- [Task statement]: Collect every line below that contains the word "mais". Case counts, so uppercase and lowercase letters must match.

- [Data for processing]:
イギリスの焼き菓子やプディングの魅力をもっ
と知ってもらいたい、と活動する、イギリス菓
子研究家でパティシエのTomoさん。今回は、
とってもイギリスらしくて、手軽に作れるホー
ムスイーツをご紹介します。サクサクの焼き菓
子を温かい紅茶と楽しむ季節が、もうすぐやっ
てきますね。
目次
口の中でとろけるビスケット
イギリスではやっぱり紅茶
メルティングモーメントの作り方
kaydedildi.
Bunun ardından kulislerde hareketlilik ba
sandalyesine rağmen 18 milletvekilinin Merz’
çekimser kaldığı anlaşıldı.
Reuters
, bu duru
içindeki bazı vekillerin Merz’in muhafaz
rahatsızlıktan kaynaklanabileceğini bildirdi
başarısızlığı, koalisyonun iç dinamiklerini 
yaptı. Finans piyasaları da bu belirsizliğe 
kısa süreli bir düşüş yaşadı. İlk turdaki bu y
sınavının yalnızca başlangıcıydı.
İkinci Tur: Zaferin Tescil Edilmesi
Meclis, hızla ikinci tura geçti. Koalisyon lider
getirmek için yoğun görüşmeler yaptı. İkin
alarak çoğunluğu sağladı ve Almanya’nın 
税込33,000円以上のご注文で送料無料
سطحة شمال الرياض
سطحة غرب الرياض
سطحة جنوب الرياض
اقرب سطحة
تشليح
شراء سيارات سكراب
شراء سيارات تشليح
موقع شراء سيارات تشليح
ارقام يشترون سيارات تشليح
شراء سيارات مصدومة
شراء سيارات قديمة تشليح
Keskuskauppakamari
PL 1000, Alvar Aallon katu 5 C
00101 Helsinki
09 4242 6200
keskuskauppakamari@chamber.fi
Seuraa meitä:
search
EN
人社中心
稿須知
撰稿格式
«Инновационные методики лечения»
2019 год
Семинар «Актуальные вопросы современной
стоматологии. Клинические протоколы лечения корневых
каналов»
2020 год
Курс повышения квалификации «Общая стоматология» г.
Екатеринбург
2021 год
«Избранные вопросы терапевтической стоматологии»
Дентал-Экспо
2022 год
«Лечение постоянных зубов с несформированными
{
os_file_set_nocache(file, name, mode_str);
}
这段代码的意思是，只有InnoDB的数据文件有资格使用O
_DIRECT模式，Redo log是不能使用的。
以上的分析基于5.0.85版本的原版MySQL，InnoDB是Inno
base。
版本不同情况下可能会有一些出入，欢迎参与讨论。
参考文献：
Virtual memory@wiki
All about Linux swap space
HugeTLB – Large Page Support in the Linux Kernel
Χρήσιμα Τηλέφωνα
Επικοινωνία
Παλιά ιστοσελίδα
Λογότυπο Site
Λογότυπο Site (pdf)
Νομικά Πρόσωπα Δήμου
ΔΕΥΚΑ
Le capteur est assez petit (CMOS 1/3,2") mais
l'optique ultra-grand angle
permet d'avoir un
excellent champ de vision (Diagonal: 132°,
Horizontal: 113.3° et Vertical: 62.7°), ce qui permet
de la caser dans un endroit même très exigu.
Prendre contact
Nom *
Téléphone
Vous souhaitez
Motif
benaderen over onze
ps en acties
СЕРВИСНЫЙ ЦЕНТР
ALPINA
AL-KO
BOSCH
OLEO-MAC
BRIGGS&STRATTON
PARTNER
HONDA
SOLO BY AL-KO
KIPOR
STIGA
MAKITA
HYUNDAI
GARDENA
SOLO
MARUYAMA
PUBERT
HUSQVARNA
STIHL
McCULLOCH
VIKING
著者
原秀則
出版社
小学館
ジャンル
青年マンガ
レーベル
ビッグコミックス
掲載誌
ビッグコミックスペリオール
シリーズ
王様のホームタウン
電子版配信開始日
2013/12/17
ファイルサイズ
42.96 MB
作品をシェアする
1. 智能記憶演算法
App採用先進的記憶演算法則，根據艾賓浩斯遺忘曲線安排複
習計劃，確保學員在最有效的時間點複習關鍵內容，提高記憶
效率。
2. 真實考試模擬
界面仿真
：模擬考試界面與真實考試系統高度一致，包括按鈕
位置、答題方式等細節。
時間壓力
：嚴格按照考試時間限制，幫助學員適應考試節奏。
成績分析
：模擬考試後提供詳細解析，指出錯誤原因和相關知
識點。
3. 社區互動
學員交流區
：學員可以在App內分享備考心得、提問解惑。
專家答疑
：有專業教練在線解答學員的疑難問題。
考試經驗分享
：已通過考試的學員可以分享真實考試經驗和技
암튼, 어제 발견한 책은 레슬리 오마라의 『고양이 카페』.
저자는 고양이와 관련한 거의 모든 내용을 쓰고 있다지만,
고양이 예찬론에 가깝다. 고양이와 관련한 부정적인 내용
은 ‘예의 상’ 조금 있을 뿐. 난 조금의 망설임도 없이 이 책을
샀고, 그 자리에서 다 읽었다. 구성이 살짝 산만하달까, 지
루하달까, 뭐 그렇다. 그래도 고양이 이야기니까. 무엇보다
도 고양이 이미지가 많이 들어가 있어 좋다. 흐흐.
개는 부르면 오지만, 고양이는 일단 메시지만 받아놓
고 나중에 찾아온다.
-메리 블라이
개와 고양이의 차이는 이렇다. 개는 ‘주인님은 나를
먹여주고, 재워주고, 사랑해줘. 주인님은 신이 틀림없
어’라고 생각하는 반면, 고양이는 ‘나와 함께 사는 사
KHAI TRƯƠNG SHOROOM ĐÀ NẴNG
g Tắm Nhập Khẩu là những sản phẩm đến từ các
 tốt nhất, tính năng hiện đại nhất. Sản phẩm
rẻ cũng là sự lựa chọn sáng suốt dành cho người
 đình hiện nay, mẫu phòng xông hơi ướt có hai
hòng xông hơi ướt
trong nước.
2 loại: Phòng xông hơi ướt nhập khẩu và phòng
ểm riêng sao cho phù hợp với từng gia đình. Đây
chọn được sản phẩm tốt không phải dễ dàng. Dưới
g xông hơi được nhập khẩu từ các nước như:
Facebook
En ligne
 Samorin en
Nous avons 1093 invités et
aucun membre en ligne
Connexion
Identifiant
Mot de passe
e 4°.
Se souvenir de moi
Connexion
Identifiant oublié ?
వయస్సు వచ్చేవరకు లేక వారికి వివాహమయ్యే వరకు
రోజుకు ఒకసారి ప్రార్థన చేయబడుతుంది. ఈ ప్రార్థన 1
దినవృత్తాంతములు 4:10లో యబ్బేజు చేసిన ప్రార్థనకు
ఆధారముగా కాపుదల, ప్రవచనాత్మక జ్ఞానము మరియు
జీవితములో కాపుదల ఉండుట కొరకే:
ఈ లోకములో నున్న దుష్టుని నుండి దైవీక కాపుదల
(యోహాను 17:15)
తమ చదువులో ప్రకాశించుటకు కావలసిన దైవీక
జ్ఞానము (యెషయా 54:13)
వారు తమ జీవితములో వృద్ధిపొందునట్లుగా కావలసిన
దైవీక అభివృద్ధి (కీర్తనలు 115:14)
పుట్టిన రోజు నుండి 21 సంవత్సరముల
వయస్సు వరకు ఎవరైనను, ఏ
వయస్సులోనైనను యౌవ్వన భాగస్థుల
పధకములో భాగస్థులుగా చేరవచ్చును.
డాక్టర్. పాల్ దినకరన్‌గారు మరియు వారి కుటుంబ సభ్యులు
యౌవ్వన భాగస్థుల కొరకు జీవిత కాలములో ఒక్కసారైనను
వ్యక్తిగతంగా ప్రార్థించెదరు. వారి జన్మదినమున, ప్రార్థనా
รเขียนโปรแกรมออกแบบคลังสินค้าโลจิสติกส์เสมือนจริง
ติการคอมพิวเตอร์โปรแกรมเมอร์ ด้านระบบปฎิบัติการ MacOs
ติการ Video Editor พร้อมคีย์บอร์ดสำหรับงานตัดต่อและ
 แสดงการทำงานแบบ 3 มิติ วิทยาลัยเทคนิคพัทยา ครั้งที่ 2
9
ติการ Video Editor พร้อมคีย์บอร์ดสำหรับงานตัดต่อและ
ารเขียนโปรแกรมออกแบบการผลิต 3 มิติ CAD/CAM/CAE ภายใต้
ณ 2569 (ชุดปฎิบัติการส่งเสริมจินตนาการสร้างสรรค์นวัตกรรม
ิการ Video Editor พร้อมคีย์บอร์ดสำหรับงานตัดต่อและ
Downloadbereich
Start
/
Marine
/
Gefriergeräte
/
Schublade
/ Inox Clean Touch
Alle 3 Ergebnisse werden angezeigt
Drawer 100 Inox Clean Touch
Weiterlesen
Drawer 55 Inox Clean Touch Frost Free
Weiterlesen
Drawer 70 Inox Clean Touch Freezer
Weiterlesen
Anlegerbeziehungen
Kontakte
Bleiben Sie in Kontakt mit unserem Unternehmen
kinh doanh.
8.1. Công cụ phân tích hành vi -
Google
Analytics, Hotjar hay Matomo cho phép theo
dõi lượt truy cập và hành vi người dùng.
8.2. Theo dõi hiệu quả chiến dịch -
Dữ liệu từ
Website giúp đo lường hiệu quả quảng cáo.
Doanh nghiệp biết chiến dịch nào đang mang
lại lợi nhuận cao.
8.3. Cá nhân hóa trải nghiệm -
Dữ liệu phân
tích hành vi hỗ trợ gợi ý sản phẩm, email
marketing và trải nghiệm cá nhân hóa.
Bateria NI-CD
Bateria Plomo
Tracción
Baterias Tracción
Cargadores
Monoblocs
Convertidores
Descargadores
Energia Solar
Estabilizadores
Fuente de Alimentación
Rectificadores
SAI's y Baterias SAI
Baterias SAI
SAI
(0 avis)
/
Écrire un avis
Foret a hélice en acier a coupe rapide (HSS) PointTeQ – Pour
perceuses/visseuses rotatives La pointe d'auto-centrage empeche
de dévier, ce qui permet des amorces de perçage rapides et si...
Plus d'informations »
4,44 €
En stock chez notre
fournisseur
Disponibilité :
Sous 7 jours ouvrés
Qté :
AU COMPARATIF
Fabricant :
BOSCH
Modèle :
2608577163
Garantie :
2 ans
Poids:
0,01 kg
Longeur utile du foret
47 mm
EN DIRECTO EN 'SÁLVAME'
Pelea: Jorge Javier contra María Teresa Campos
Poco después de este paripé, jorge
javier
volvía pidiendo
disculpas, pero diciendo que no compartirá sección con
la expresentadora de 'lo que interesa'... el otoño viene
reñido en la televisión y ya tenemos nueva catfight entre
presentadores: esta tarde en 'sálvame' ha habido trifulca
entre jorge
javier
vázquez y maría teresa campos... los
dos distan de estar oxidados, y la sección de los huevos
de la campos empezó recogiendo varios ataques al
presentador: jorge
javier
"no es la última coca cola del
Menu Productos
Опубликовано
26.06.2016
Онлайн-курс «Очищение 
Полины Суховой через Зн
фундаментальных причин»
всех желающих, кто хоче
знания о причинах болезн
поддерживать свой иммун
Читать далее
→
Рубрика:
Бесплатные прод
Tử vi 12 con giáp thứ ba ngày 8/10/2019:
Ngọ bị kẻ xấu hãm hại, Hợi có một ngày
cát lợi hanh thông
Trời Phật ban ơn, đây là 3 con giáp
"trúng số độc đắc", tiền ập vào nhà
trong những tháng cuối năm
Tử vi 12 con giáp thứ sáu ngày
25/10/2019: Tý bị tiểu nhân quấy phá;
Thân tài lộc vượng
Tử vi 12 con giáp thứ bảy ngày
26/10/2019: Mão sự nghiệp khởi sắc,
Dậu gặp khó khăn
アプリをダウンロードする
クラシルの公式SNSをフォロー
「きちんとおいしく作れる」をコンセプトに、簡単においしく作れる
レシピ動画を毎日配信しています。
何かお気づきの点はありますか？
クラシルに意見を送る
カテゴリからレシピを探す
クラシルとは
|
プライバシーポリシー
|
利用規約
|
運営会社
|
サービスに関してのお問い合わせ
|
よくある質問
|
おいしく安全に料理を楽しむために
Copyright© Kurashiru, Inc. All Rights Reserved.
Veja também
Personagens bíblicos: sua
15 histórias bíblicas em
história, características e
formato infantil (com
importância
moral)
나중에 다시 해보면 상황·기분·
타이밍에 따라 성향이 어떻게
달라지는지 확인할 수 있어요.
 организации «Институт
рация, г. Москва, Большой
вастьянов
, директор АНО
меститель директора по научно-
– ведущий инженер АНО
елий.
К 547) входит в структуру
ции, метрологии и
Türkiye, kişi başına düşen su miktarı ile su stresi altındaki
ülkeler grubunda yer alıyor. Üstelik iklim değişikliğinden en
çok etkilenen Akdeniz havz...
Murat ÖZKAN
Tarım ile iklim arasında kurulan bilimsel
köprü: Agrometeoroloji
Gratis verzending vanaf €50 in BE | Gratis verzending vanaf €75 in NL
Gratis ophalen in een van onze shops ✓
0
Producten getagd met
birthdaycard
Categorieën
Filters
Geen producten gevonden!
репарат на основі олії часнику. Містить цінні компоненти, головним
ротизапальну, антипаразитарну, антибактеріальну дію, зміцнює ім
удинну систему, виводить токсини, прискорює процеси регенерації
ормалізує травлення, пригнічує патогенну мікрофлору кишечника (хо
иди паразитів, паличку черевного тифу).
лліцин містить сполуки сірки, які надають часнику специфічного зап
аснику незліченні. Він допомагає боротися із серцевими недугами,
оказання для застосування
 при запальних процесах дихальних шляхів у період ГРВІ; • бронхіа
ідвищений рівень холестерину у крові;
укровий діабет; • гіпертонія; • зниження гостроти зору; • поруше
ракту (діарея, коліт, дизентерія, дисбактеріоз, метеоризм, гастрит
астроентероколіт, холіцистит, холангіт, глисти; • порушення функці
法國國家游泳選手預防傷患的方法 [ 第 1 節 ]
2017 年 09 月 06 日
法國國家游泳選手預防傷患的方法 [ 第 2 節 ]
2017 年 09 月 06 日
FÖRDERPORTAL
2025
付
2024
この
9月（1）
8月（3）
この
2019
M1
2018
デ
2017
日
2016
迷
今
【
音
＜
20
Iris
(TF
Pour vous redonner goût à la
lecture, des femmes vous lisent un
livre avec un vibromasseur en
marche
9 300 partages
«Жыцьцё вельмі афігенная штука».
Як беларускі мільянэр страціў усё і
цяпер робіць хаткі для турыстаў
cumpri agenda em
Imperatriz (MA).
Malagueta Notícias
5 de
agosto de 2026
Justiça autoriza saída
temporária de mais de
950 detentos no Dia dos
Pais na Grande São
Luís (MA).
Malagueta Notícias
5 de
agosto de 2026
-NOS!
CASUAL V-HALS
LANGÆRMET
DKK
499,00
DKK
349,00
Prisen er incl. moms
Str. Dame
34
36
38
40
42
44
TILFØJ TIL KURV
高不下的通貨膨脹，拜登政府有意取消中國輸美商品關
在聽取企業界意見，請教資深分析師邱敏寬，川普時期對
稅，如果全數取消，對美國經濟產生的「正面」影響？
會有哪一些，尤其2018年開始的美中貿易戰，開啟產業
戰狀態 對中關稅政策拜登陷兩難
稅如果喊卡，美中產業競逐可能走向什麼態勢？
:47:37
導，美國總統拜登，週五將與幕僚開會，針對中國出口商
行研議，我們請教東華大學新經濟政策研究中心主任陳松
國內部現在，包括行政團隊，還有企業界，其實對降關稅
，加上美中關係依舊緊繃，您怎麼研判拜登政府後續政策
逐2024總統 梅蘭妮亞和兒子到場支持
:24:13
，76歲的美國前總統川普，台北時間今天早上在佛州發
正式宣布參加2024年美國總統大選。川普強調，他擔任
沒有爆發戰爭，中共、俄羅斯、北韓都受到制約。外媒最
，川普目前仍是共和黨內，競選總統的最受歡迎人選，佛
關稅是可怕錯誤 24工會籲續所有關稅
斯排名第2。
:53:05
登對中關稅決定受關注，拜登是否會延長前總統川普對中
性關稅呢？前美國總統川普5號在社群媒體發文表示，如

- [Result of this exercise]:
Le capteur est assez petit (CMOS 1/3,2") mais
temporária de mais de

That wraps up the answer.